◆ Work task: Everything in the entries below except the pictures must be returned exactly.
(Material to process Opens)
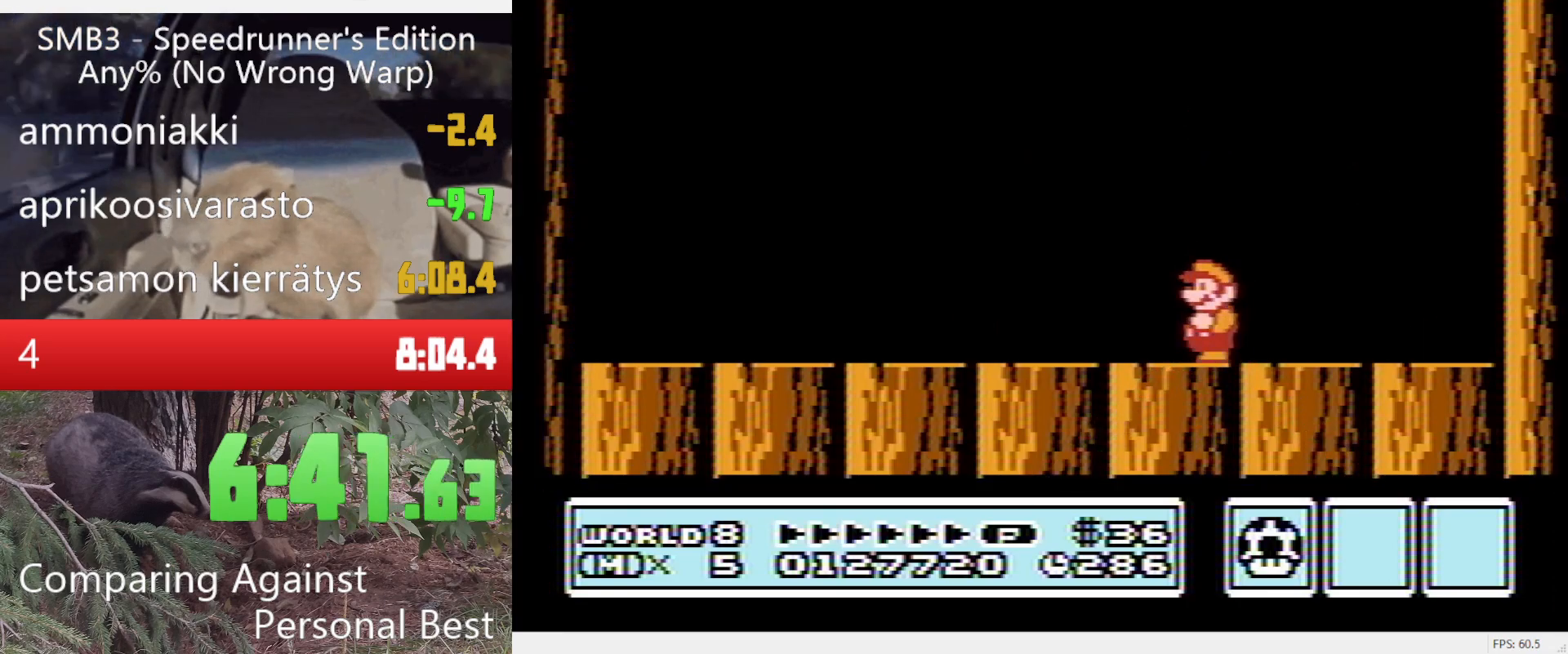
{"buttons": [], "events": []}
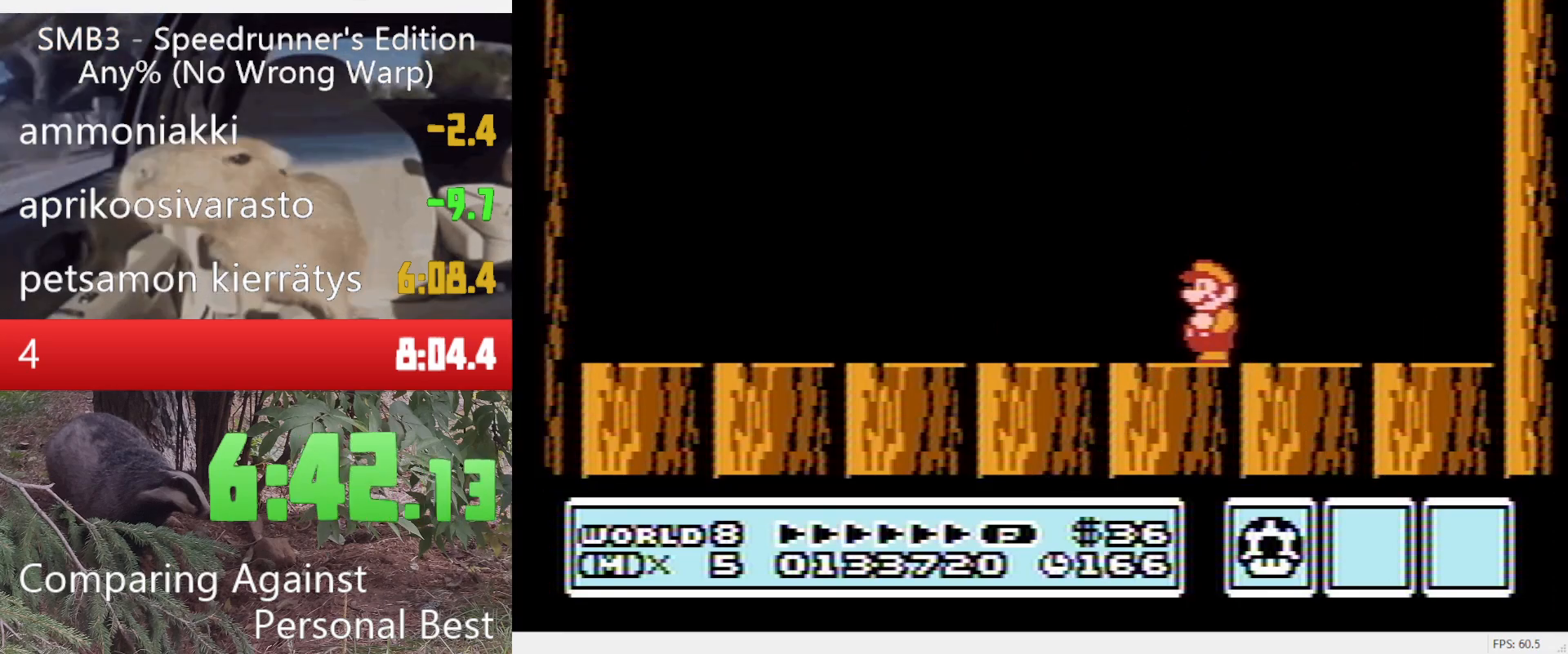
{"buttons": ["DPAD_DOWN", "DPAD_RIGHT"], "events": [[33, "DPAD_DOWN", "down"], [133, "DPAD_DOWN", "up"], [133, "DPAD_RIGHT", "down"], [217, "DPAD_DOWN", "down"], [217, "DPAD_RIGHT", "up"], [317, "DPAD_RIGHT", "down"], [367, "DPAD_DOWN", "up"], [400, "DPAD_RIGHT", "up"], [450, "DPAD_DOWN", "down"], [500, "DPAD_RIGHT", "down"]]}
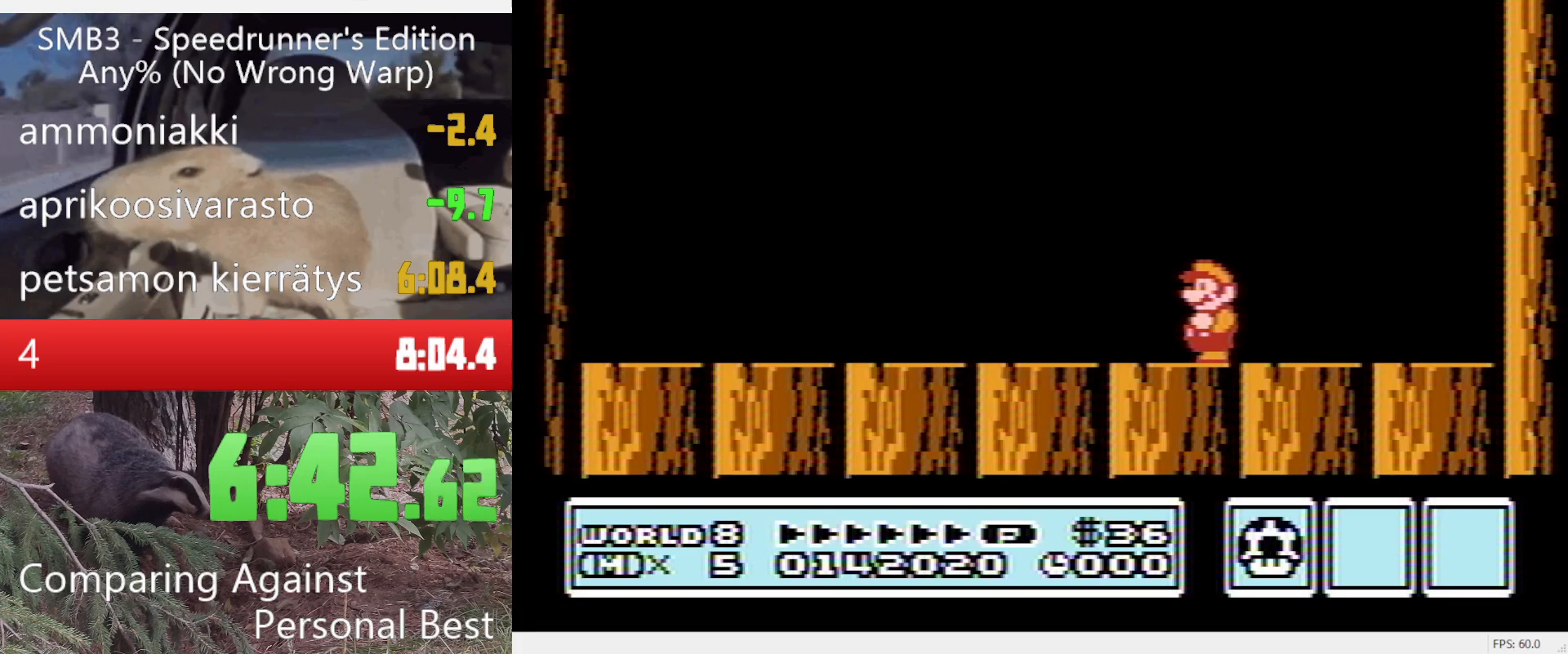
{"buttons": ["DPAD_DOWN"], "events": [[50, "DPAD_DOWN", "up"], [100, "DPAD_DOWN", "down"], [133, "DPAD_RIGHT", "up"], [183, "DPAD_RIGHT", "down"], [233, "DPAD_DOWN", "up"], [383, "DPAD_DOWN", "down"], [383, "DPAD_RIGHT", "up"]]}
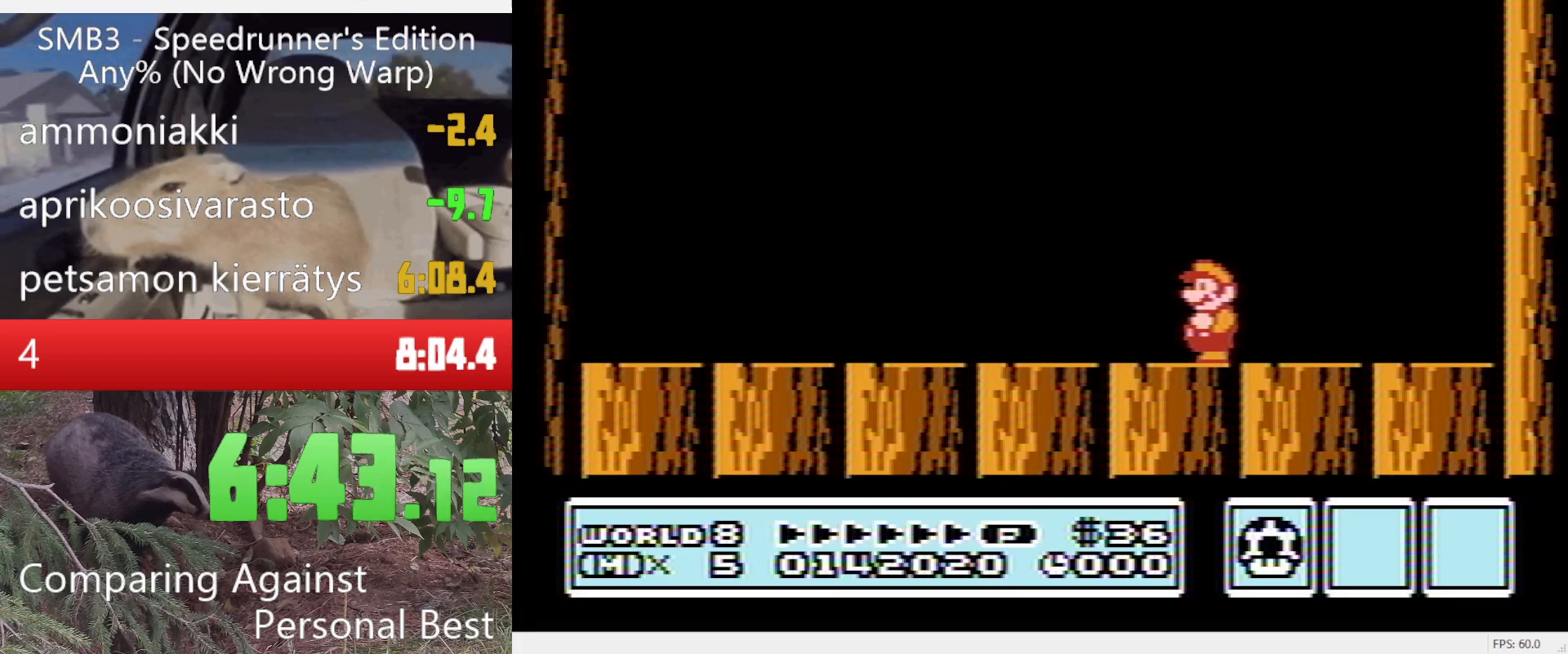
{"buttons": ["DPAD_RIGHT"], "events": [[200, "DPAD_DOWN", "up"], [433, "DPAD_RIGHT", "down"]]}
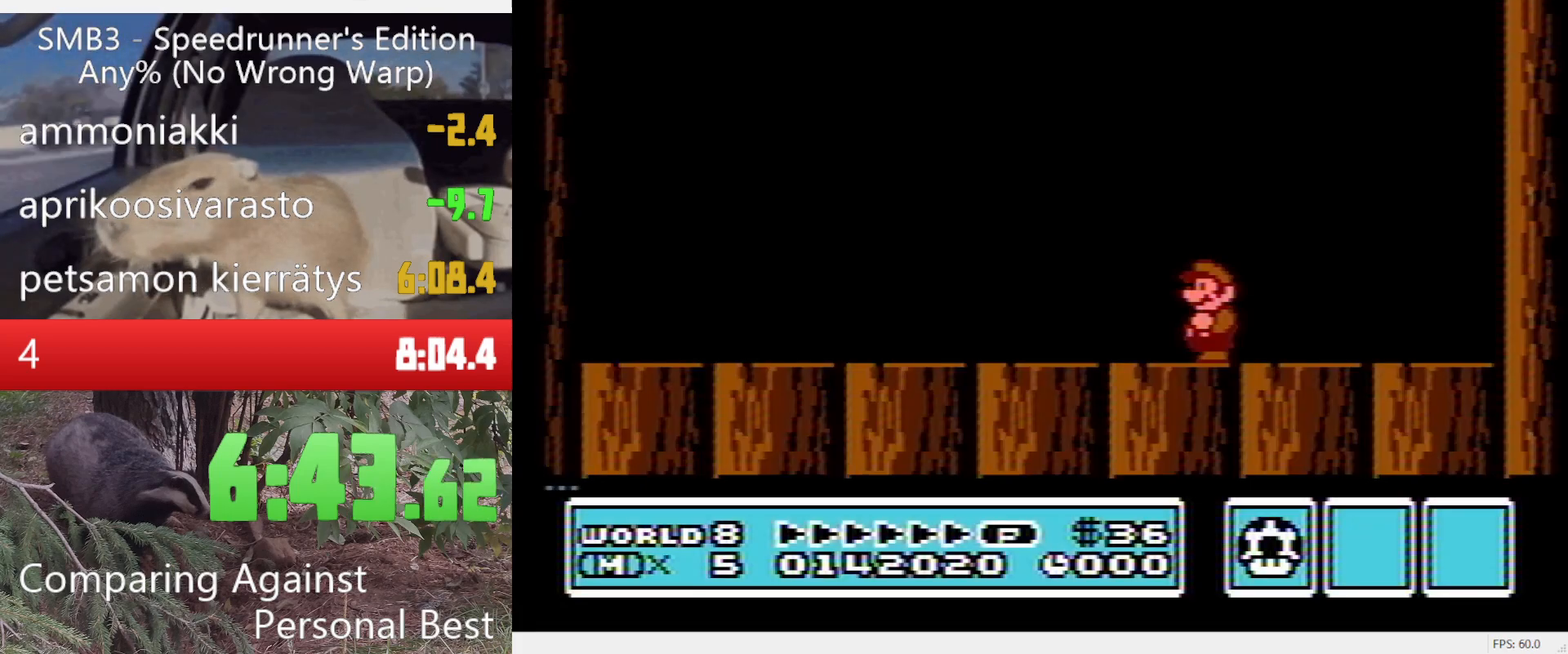
{"buttons": ["DPAD_RIGHT"], "events": []}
(Material to process Closes)
◆ Result for this task:
{"buttons": [], "events": []}
{"buttons": ["DPAD_DOWN", "DPAD_RIGHT"], "events": [[33, "DPAD_DOWN", "down"], [133, "DPAD_DOWN", "up"], [133, "DPAD_RIGHT", "down"], [217, "DPAD_DOWN", "down"], [217, "DPAD_RIGHT", "up"], [317, "DPAD_RIGHT", "down"], [367, "DPAD_DOWN", "up"], [400, "DPAD_RIGHT", "up"], [450, "DPAD_DOWN", "down"], [500, "DPAD_RIGHT", "down"]]}
{"buttons": ["DPAD_DOWN"], "events": [[50, "DPAD_DOWN", "up"], [100, "DPAD_DOWN", "down"], [133, "DPAD_RIGHT", "up"], [183, "DPAD_RIGHT", "down"], [233, "DPAD_DOWN", "up"], [383, "DPAD_DOWN", "down"], [383, "DPAD_RIGHT", "up"]]}
{"buttons": ["DPAD_RIGHT"], "events": [[200, "DPAD_DOWN", "up"], [433, "DPAD_RIGHT", "down"]]}
{"buttons": ["DPAD_RIGHT"], "events": []}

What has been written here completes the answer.